*Work item:*
Please quote exactly the lines below from the line containing "right knee: (240, 730)" to the line containing "right wrist: (728, 264)", both lines included, and nothing else.

*Information supplied:*
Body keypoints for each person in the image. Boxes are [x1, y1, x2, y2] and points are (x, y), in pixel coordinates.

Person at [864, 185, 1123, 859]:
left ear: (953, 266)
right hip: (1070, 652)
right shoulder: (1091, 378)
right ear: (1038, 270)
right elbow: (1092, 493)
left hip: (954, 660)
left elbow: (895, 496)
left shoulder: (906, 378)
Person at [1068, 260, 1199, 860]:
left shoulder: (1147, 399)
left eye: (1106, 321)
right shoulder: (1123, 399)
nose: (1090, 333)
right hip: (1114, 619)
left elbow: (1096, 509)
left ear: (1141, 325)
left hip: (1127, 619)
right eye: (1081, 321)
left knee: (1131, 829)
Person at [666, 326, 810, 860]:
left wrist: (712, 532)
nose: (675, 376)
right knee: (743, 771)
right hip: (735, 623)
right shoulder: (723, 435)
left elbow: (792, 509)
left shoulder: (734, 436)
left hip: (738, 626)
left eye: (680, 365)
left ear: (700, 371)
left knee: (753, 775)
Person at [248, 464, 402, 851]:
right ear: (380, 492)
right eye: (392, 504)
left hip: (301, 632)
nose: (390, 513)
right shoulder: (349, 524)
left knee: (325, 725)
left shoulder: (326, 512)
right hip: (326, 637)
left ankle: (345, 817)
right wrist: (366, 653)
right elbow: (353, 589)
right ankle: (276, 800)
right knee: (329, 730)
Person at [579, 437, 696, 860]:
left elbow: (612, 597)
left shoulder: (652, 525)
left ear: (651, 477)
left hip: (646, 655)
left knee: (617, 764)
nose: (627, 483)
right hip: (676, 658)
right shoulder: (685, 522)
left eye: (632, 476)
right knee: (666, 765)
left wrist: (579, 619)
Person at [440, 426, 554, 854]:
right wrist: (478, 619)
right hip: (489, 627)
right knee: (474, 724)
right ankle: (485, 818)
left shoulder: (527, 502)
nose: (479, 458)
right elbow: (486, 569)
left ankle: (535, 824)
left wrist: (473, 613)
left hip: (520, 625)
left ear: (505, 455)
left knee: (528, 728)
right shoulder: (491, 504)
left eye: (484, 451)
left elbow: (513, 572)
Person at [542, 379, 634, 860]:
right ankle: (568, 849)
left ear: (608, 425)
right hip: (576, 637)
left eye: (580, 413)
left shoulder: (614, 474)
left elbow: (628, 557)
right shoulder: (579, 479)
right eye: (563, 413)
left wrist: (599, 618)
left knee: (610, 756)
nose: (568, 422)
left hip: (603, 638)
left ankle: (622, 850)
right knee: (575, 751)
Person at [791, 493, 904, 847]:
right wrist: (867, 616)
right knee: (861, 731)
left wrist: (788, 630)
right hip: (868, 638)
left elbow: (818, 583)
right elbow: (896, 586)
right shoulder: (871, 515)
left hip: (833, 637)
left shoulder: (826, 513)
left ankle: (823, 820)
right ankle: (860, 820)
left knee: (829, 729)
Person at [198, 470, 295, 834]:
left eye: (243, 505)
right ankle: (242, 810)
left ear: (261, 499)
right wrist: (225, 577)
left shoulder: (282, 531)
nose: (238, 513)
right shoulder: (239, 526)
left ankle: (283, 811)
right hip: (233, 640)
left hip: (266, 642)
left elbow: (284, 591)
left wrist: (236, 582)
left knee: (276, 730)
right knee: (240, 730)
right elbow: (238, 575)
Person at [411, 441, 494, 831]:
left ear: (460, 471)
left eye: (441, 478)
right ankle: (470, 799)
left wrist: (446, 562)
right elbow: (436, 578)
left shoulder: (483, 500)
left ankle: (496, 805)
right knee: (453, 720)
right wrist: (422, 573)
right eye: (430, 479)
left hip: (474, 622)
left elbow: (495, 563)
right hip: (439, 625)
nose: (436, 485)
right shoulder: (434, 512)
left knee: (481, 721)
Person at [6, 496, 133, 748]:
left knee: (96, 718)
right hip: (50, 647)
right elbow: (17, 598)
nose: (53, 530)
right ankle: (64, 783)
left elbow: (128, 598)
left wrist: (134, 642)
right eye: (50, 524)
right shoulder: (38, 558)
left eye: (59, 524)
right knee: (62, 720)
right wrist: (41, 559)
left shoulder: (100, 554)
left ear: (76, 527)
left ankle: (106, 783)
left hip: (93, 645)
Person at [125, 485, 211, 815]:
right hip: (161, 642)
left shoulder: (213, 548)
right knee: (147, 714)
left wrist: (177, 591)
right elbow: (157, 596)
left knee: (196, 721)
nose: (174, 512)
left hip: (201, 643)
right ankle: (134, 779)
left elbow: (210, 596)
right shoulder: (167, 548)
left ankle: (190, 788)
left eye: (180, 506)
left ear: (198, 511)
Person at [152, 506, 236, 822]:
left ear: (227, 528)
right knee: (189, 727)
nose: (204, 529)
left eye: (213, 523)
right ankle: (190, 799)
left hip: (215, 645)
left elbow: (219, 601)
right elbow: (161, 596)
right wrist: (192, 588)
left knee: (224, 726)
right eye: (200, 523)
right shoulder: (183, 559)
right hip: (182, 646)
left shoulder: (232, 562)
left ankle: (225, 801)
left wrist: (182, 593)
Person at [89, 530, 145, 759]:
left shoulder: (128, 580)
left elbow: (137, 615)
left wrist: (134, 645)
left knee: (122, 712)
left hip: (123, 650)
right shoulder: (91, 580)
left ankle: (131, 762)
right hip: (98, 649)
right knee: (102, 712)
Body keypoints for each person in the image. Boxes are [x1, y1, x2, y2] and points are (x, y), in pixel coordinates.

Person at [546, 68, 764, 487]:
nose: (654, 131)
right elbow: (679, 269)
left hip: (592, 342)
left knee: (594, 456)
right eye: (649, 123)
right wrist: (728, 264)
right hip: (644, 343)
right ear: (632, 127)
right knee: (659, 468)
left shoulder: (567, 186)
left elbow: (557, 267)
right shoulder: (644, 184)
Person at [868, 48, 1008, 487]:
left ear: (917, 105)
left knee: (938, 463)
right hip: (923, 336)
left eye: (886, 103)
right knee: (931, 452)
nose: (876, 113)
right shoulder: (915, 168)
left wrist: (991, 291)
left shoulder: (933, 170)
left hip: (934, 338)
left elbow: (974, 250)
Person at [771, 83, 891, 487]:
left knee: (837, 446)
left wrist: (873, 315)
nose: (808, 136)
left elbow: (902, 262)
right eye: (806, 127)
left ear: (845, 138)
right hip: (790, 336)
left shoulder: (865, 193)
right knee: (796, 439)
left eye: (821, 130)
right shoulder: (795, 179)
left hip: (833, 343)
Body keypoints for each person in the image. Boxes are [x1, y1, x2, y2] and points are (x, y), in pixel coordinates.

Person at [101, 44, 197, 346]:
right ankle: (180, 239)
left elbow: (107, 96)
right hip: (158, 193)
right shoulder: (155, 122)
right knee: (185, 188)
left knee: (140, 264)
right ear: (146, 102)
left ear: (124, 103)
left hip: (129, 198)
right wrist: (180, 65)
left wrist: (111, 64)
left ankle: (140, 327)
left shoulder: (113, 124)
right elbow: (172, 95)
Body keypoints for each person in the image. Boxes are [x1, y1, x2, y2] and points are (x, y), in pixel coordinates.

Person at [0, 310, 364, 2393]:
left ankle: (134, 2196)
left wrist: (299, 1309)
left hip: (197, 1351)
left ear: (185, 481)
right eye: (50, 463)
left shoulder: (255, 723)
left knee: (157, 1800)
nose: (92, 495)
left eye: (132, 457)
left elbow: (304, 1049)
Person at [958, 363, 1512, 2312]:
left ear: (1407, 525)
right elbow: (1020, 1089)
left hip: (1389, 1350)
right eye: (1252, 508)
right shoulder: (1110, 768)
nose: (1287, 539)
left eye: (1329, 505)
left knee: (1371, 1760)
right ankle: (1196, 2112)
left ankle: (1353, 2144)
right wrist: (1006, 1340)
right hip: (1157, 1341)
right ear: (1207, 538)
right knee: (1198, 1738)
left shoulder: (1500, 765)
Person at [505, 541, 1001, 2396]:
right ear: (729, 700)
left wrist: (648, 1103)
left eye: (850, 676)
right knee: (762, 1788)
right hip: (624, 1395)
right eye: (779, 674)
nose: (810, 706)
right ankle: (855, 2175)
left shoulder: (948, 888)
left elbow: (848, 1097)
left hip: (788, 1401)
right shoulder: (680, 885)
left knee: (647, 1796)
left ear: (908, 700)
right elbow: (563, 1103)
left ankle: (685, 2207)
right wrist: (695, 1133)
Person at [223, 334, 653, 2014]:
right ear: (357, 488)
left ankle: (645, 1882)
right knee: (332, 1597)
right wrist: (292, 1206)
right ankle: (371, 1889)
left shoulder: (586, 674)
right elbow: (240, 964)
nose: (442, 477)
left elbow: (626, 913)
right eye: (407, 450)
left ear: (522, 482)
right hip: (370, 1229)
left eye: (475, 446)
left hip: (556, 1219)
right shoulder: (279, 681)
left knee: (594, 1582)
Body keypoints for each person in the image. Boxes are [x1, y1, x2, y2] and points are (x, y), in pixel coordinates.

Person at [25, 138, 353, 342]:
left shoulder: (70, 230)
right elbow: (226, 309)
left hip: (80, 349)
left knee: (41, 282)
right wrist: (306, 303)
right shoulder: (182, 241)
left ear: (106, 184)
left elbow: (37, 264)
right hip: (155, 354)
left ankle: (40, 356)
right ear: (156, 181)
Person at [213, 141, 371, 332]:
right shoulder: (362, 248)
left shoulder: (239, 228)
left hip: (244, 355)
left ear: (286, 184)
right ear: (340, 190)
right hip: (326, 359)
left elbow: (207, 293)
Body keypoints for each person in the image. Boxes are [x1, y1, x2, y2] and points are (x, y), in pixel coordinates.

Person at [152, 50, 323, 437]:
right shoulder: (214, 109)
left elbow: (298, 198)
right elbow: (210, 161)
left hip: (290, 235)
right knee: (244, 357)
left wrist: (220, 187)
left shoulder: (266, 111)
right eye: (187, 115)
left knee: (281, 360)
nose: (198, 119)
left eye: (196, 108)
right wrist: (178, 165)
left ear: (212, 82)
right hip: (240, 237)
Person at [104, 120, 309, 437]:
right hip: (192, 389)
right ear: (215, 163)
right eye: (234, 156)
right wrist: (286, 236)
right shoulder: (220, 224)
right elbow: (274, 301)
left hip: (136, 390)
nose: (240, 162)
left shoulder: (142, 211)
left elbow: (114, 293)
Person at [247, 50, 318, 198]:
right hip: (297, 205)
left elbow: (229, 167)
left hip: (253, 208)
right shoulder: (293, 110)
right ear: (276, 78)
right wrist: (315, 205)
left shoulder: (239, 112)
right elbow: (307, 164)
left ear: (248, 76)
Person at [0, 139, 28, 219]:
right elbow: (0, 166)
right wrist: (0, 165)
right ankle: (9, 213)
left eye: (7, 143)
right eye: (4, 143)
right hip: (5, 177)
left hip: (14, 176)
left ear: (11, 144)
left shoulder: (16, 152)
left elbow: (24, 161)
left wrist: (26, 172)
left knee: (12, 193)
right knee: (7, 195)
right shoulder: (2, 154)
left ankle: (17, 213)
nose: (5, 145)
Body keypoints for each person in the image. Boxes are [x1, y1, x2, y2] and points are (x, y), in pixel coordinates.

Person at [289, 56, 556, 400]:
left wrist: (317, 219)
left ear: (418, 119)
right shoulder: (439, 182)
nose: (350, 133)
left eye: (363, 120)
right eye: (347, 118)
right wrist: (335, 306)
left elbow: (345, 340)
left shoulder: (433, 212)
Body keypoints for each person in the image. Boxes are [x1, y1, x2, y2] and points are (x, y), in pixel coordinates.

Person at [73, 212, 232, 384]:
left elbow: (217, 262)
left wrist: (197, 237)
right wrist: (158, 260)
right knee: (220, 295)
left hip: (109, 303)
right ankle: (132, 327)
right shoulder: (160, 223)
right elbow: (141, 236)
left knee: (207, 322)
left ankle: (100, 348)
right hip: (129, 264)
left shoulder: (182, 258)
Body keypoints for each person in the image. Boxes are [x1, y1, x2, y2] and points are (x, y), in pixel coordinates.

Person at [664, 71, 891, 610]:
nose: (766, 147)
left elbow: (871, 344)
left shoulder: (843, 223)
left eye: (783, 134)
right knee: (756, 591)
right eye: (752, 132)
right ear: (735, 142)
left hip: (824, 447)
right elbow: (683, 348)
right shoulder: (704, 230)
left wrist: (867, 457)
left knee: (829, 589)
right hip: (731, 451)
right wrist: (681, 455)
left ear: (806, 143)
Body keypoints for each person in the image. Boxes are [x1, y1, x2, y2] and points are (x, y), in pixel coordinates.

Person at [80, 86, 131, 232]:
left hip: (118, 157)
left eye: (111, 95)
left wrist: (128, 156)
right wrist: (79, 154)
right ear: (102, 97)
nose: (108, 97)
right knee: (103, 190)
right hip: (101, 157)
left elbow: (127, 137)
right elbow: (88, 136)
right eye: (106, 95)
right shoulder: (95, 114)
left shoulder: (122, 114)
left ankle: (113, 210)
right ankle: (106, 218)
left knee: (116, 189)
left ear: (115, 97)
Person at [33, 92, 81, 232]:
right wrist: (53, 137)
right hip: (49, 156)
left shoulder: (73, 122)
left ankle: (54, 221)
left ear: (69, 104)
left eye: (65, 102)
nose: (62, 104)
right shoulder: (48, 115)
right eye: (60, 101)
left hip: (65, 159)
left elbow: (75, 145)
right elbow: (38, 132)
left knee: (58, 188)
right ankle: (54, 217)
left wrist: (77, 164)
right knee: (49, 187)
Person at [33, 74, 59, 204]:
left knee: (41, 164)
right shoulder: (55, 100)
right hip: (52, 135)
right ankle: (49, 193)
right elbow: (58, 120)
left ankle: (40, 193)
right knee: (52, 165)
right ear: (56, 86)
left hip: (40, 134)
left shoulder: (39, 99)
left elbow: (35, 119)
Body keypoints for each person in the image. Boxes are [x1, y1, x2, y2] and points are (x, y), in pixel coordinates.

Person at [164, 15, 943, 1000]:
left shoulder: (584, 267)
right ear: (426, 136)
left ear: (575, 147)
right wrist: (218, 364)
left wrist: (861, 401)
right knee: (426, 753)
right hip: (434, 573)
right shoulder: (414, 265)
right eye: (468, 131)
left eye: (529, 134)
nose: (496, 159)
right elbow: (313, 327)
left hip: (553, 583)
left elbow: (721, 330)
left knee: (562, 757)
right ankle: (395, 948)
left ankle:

*The completed task:*
right knee: (240, 730)
right elbow: (238, 575)
Person at [411, 441, 494, 831]:
left ear: (460, 471)
left eye: (441, 478)
right ankle: (470, 799)
left wrist: (446, 562)
right elbow: (436, 578)
left shoulder: (483, 500)
left ankle: (496, 805)
right knee: (453, 720)
right wrist: (422, 573)
right eye: (430, 479)
left hip: (474, 622)
left elbow: (495, 563)
right hip: (439, 625)
nose: (436, 485)
right shoulder: (434, 512)
left knee: (481, 721)
Person at [6, 496, 133, 748]:
left knee: (96, 718)
right hip: (50, 647)
right elbow: (17, 598)
nose: (53, 530)
right ankle: (64, 783)
left elbow: (128, 598)
left wrist: (134, 642)
right eye: (50, 524)
right shoulder: (38, 558)
left eye: (59, 524)
right knee: (62, 720)
right wrist: (41, 559)
left shoulder: (100, 554)
left ear: (76, 527)
left ankle: (106, 783)
left hip: (93, 645)
Person at [125, 485, 211, 815]:
right hip: (161, 642)
left shoulder: (213, 548)
right knee: (147, 714)
left wrist: (177, 591)
right elbow: (157, 596)
left knee: (196, 721)
nose: (174, 512)
left hip: (201, 643)
right ankle: (134, 779)
left elbow: (210, 596)
right shoulder: (167, 548)
left ankle: (190, 788)
left eye: (180, 506)
left ear: (198, 511)
Person at [152, 506, 236, 822]:
left ear: (227, 528)
right knee: (189, 727)
nose: (204, 529)
left eye: (213, 523)
right ankle: (190, 799)
left hip: (215, 645)
left elbow: (219, 601)
right elbow: (161, 596)
right wrist: (192, 588)
left knee: (224, 726)
right eye: (200, 523)
right shoulder: (183, 559)
right hip: (182, 646)
left shoulder: (232, 562)
left ankle: (225, 801)
left wrist: (182, 593)
Person at [89, 530, 145, 759]:
left shoulder: (128, 580)
left elbow: (137, 615)
left wrist: (134, 645)
left knee: (122, 712)
left hip: (123, 650)
right shoulder: (91, 580)
left ankle: (131, 762)
right hip: (98, 649)
right knee: (102, 712)
Body keypoints for each person in the image. Boxes are [x1, y1, x2, y2] and points are (x, y), in pixel coordinates.

Person at [546, 68, 764, 487]:
nose: (654, 131)
right elbow: (679, 269)
left hip: (592, 342)
left knee: (594, 456)
right eye: (649, 123)
right wrist: (728, 264)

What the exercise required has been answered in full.